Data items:
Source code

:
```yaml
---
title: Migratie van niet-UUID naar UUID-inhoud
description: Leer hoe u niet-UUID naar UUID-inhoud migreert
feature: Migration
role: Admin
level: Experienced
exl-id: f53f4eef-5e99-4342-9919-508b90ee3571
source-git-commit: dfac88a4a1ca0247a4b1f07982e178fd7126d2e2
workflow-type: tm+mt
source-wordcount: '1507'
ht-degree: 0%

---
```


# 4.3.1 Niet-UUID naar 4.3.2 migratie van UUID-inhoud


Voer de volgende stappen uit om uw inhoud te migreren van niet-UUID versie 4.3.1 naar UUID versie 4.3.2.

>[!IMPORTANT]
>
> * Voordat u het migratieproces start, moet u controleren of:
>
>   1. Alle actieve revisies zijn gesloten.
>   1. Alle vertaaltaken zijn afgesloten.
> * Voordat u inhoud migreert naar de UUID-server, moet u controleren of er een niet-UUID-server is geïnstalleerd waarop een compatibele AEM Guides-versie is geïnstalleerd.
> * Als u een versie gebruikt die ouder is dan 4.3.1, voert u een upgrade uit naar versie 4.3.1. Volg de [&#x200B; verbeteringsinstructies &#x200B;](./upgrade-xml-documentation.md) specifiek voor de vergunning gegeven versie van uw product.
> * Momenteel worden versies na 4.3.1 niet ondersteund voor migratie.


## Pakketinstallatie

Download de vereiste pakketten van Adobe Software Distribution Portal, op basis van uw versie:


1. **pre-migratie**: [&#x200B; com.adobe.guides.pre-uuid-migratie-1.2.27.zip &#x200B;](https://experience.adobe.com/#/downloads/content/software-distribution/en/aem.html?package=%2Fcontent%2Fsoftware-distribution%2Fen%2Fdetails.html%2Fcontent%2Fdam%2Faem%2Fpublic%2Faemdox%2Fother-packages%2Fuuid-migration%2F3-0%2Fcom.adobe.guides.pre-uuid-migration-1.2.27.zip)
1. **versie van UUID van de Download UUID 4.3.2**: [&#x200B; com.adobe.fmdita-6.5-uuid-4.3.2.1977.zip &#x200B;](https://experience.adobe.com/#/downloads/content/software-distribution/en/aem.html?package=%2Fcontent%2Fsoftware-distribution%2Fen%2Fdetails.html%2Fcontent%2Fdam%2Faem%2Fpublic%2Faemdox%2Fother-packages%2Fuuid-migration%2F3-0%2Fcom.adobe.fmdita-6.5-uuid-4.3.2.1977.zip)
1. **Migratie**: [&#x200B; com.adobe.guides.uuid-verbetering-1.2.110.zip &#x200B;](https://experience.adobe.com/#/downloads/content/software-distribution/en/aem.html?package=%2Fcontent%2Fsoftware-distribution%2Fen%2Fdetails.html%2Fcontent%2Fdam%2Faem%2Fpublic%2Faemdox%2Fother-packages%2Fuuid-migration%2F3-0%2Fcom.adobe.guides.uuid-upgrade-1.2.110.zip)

_What this task involves_:
Write out the records in full, word for word.

_Response to this exercise_:
Source code

:
```yaml
---
title: Migratie van niet-UUID naar UUID-inhoud
description: Leer hoe u niet-UUID naar UUID-inhoud migreert
feature: Migration
role: Admin
level: Experienced
exl-id: f53f4eef-5e99-4342-9919-508b90ee3571
source-git-commit: dfac88a4a1ca0247a4b1f07982e178fd7126d2e2
workflow-type: tm+mt
source-wordcount: '1507'
ht-degree: 0%

---
```


# 4.3.1 Niet-UUID naar 4.3.2 migratie van UUID-inhoud


Voer de volgende stappen uit om uw inhoud te migreren van niet-UUID versie 4.3.1 naar UUID versie 4.3.2.

>[!IMPORTANT]
>
> * Voordat u het migratieproces start, moet u controleren of:
>
>   1. Alle actieve revisies zijn gesloten.
>   1. Alle vertaaltaken zijn afgesloten.
> * Voordat u inhoud migreert naar de UUID-server, moet u controleren of er een niet-UUID-server is geïnstalleerd waarop een compatibele AEM Guides-versie is geïnstalleerd.
> * Als u een versie gebruikt die ouder is dan 4.3.1, voert u een upgrade uit naar versie 4.3.1. Volg de [&#x200B; verbeteringsinstructies &#x200B;](./upgrade-xml-documentation.md) specifiek voor de vergunning gegeven versie van uw product.
> * Momenteel worden versies na 4.3.1 niet ondersteund voor migratie.


## Pakketinstallatie

Download de vereiste pakketten van Adobe Software Distribution Portal, op basis van uw versie:


1. **pre-migratie**: [&#x200B; com.adobe.guides.pre-uuid-migratie-1.2.27.zip &#x200B;](https://experience.adobe.com/#/downloads/content/software-distribution/en/aem.html?package=%2Fcontent%2Fsoftware-distribution%2Fen%2Fdetails.html%2Fcontent%2Fdam%2Faem%2Fpublic%2Faemdox%2Fother-packages%2Fuuid-migration%2F3-0%2Fcom.adobe.guides.pre-uuid-migration-1.2.27.zip)
1. **versie van UUID van de Download UUID 4.3.2**: [&#x200B; com.adobe.fmdita-6.5-uuid-4.3.2.1977.zip &#x200B;](https://experience.adobe.com/#/downloads/content/software-distribution/en/aem.html?package=%2Fcontent%2Fsoftware-distribution%2Fen%2Fdetails.html%2Fcontent%2Fdam%2Faem%2Fpublic%2Faemdox%2Fother-packages%2Fuuid-migration%2F3-0%2Fcom.adobe.fmdita-6.5-uuid-4.3.2.1977.zip)
1. **Migratie**: [&#x200B; com.adobe.guides.uuid-verbetering-1.2.110.zip &#x200B;](https://experience.adobe.com/#/downloads/content/software-distribution/en/aem.html?package=%2Fcontent%2Fsoftware-distribution%2Fen%2Fdetails.html%2Fcontent%2Fdam%2Faem%2Fpublic%2Faemdox%2Fother-packages%2Fuuid-migration%2F3-0%2Fcom.adobe.guides.uuid-upgrade-1.2.110.zip)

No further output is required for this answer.